Let a parametrisation of some set be $$\varphi(x,\phi)=(x,(1-\sin x)\cos(\phi),(1-\sin x)\sin\phi)$$. This is an object I am interested in: $$\frac{d(\phi_2,\phi_3)}{d(x,\phi)}$$ What does an expression like this mean? It is the first time I have encountered it. It came from parametrising $dx_2\wedge dx_3$.
Any explanation appreciated, thanks I am new to this topic.

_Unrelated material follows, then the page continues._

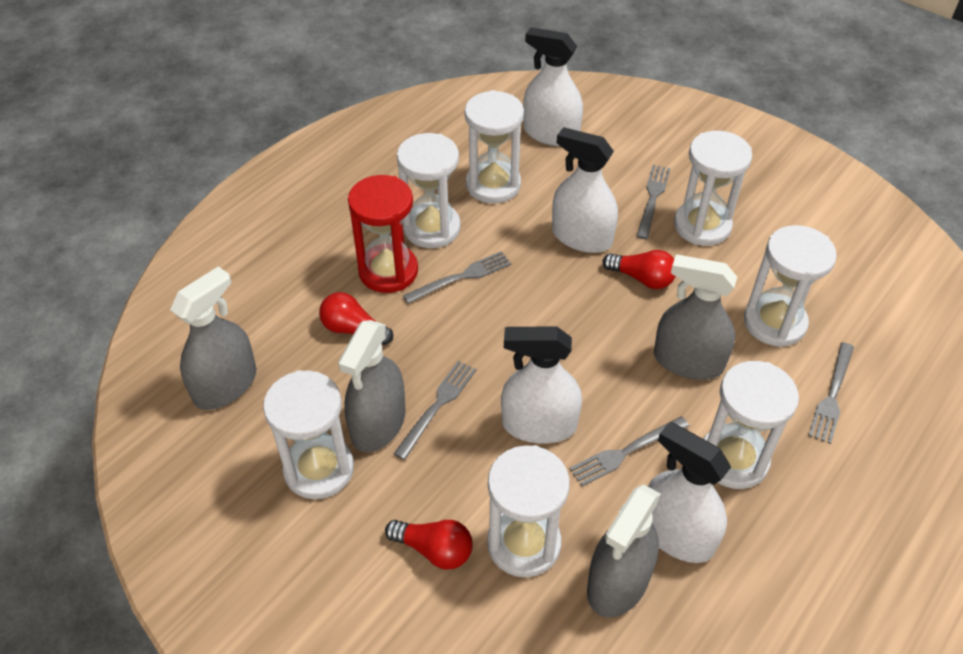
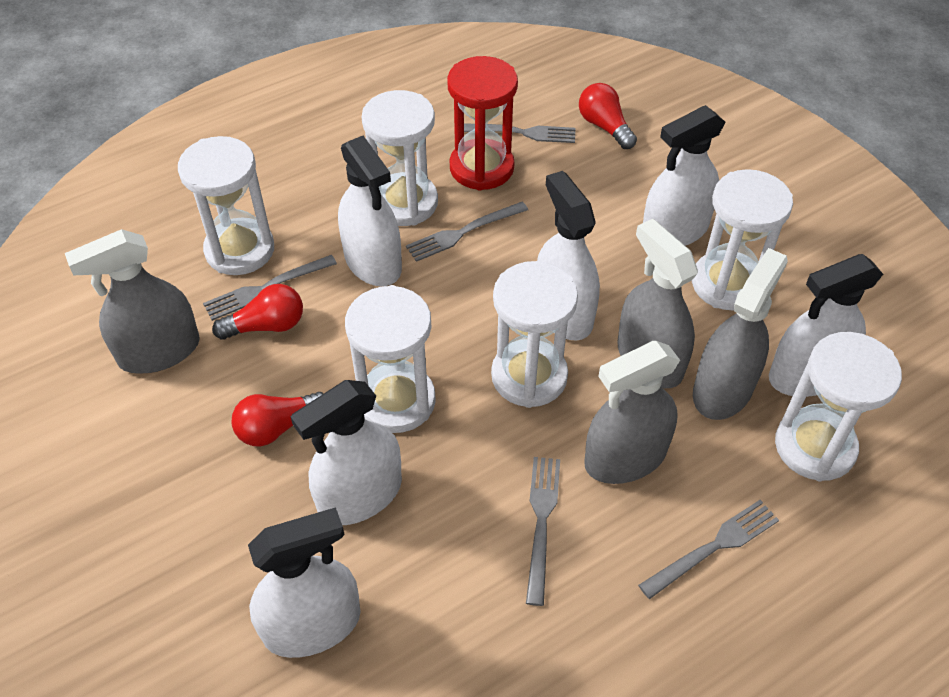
white hourglass: [263,370,354,499] [397,133,461,248] [465,90,524,203] [487,445,570,577] [674,131,752,246] [704,361,799,489] [744,225,837,347] = 7 -> [178,136,274,275] [345,285,436,433] [362,90,438,226] [491,261,578,408] [692,169,793,310] [775,332,902,481] = 6
white spray bottle: [501,326,582,444] [523,27,583,146] [552,127,618,253] [648,422,731,563] = 4 -> [248,507,361,658] [291,380,402,525] [338,136,402,286] [537,171,600,341] [643,105,725,246] [769,254,883,397] = 6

It denotes the Jacobian, that is the determinant of the Jacobi matrix: $$ \det \begin{bmatrix}\dfrac{\partial \phi_2}{\partial x}&\dfrac{\partial \phi_2}{\partial \phi}\\\dfrac{\partial \phi_3}{\partial x}&\dfrac{\partial \phi_3}{\partial \phi}\end{bmatrix} = \det \begin{bmatrix}\dfrac{\partial \big((1-\sin x)\cos\phi\big)}{\partial x}&\dfrac{\partial \big((1-\sin x)\cos\phi\big)}{\partial \phi}\\\dfrac{\partial \big((1-\sin x)\sin\phi\big)}{\partial x}&\dfrac{\partial \big((1-\sin x)\sin\phi\big)}{\partial \phi}\end{bmatrix}$$